**Passage**
|---|

# which heat press to buy



## kevin h (Aug 22, 2009)

hi, im looking for some advice on heat presses,,my daughters wanting to give it a go ,(im just the paying for it dad ) im wanting to keep it as cheap as possible just in case she doesn't like it ,so do i buy a new one but a cheap make or one thats been used but a good make, not sure how much to spend or what make to buy thanks kev


----------



## Peggy (Oct 16, 2007)

Take some time to do a little research, you can find inexpensive new presses too! Check out the preferred vendors listed listed on this forum. Be sure to review all features and warranty info. Accurate settings with Time, Temperature and Pressure are most important as these are the 3 critical elements to heat printing! Good Luck to you and your Daughter!


----------



## mrdavid (Sep 14, 2007)

I would go to www.sunie.com they have very nice 15"X15" and the price is right there is lot people who start with there press.

I was one who did get one and sold it after the first year and got my money back I would have no problem getting anther from them!!!


----------



## proworlded (Oct 3, 2006)

Kevin. Iwould recommend a new machine that comes with a warranty and from a solid company that will help you when needed.


----------



## Flint54 (Oct 16, 2008)

I'll cast my vote here for the Hix HT-400D, ordered the first one and 2 months later got 2 more! Could not be happier with this 15X15 Digital, heat was spot on well built and as others have stated, IT'S The WARRANTY! 

Buy NEW don't go used and keep your documentation just in case you decide not to keep with it.


----------



## kevin h (Aug 22, 2009)

hi bob,you must be doing something write to buy three thats good to know,,but if you was to press your very first t-shirt & buying it for someone else to use how much would you want to pay thanks kev


----------



## Solmu (Aug 15, 2005)

*Re: need a heat press*

Most people aren't very happy with a cheap press in the long run. They're generally pretty sturdy, so secondhand is certainly a good option though. Personally I'd rather buy a secondhand name brand press (Stahls, Hix, GeoKnight, etc.) than a new cheap import off eBay.


----------



## Flint54 (Oct 16, 2008)

I would buy the same thing out the gate, my personal feeling on anything that I get is that I buy the best bang for the buck. I'll spend quite a while researching the item that I want and look at the competition's items. I will read reviews and take note in forums as comments are made about an item and how many people have what I am looking at. I learned from my Grand Parents and Parents that when you purchase something, buy the best for your money, this doesn't mean the most expensive it means the best all around! You can only find it by seriously looking at everything. 

So yes, I would spend the extra to ensure that they were working with the best equipment in order to get a true idea as to what was involved without the worry of inferior equipment having an influence in their decision. If it doesn't work out then you will have a High Quality Item to sell and that will go faster than and hold value more than a throwaway item so to speak.

|---|

**Material**
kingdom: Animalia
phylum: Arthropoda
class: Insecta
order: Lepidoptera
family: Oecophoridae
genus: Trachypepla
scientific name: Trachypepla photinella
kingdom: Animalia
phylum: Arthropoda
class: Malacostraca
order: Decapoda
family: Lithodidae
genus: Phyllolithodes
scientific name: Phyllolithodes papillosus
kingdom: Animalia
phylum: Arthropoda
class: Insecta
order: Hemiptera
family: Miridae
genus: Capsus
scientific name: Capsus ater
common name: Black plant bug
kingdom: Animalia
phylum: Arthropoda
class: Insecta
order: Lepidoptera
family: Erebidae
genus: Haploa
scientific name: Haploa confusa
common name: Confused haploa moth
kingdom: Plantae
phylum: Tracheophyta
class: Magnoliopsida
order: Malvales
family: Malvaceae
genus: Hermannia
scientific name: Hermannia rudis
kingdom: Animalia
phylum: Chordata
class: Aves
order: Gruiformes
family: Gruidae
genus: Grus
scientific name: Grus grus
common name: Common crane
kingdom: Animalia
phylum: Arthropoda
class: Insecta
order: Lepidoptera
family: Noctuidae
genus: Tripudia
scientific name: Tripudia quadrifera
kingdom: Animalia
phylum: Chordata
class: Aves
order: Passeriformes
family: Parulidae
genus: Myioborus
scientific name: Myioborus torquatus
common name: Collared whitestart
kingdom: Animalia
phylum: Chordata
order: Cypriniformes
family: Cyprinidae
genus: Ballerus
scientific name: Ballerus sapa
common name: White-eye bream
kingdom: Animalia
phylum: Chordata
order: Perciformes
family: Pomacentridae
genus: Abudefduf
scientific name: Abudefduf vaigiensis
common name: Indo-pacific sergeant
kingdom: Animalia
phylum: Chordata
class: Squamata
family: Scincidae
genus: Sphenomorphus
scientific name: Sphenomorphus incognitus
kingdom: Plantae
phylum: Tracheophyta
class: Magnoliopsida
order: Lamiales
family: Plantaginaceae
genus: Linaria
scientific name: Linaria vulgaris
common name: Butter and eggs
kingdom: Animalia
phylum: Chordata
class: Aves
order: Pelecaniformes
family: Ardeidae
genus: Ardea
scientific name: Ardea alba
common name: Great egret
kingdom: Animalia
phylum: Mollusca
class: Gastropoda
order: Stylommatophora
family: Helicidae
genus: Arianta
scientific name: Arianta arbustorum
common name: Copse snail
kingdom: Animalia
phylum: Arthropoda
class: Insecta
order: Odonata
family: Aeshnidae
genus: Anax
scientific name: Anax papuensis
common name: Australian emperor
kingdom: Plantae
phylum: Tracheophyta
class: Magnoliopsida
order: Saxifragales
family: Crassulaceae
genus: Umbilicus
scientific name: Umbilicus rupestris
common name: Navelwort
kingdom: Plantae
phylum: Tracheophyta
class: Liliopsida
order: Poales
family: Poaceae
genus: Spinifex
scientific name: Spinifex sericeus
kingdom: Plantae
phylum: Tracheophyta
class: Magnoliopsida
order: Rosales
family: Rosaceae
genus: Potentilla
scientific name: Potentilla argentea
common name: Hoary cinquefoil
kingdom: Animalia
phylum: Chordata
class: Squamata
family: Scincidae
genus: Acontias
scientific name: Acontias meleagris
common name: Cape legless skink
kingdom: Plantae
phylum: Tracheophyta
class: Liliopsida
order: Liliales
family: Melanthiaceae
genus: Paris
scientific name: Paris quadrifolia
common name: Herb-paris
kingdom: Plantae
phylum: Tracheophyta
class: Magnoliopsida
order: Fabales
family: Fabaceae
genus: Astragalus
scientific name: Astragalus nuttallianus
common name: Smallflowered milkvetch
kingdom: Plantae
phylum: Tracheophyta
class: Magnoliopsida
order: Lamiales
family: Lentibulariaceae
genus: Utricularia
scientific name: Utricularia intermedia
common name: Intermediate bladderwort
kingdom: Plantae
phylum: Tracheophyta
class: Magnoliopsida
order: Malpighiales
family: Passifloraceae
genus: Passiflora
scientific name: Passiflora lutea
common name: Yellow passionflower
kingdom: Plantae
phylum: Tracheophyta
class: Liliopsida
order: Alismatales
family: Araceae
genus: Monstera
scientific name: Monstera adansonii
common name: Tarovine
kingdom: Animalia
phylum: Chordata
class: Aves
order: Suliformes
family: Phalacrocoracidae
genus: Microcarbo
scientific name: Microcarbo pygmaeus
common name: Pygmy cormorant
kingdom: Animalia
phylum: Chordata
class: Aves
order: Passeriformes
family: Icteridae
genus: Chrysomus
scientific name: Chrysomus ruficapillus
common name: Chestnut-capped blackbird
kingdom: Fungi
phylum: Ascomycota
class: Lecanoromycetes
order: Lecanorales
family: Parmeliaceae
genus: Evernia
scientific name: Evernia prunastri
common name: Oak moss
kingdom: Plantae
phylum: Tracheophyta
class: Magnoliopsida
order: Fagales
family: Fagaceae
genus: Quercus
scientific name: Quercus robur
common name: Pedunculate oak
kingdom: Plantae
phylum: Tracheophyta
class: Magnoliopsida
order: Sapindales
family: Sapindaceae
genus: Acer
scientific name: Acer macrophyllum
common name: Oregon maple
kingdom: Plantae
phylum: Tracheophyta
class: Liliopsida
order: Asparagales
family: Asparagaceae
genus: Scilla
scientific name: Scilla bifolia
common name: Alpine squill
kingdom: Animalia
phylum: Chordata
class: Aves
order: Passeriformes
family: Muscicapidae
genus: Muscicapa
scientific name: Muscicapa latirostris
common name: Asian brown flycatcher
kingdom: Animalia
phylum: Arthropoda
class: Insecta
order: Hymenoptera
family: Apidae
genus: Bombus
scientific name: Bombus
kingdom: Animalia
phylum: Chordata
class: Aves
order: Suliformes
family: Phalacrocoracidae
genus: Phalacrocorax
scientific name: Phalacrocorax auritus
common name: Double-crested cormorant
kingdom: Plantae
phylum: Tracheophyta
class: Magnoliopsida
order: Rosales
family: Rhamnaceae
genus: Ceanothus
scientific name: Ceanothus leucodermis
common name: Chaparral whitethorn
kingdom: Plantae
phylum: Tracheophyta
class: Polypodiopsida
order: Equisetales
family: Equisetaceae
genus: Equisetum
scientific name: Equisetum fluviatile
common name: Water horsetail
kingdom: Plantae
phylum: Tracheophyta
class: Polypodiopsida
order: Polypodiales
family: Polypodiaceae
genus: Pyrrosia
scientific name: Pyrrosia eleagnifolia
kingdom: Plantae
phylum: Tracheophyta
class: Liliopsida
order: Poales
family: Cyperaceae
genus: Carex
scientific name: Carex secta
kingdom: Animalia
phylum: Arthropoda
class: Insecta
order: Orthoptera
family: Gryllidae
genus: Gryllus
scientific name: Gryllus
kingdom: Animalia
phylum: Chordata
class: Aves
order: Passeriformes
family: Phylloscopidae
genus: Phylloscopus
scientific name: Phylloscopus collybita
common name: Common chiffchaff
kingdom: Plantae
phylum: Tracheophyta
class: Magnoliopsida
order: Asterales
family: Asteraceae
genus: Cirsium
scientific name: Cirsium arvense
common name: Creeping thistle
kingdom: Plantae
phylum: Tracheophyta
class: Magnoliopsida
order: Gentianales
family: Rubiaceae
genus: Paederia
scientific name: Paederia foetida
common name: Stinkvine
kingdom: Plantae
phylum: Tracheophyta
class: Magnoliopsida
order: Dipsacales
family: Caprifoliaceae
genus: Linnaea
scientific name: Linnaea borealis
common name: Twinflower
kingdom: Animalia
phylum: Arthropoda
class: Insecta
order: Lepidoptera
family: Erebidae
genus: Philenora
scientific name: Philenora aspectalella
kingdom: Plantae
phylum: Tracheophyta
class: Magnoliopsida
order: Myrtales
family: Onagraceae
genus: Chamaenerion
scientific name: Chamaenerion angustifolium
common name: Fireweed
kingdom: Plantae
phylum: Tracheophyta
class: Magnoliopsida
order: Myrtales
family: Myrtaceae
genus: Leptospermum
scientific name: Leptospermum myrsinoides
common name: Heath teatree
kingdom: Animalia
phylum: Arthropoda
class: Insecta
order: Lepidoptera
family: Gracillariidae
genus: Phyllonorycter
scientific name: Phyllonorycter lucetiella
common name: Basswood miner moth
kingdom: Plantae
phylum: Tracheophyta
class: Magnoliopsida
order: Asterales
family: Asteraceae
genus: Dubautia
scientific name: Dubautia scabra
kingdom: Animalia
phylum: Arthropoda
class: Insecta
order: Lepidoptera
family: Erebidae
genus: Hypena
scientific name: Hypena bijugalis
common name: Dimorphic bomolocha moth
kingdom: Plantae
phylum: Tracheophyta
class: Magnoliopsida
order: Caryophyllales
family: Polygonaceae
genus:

|---|

**Work to complete**
**A.** Condense the paragraph in the heat press thread that begins "Take some time to do a little research" into a short bulleted list that keeps its main facts.
**B.** In the heat press thread, which name brands does Solmu list as examples of a secondhand press worth choosing over a new cheap import?
The material placed after the heat press thread has no role in this exercise.

**Task-by-task outputs**
**A.**
- Research before buying, since inexpensive new presses can also be found.
- Check the preferred vendors listed on the forum.
- Review all features and warranty information.
- Make sure the time, temperature and pressure settings are accurate, because these are the three critical elements of heat printing.

**B.** Stahls, Hix and GeoKnight.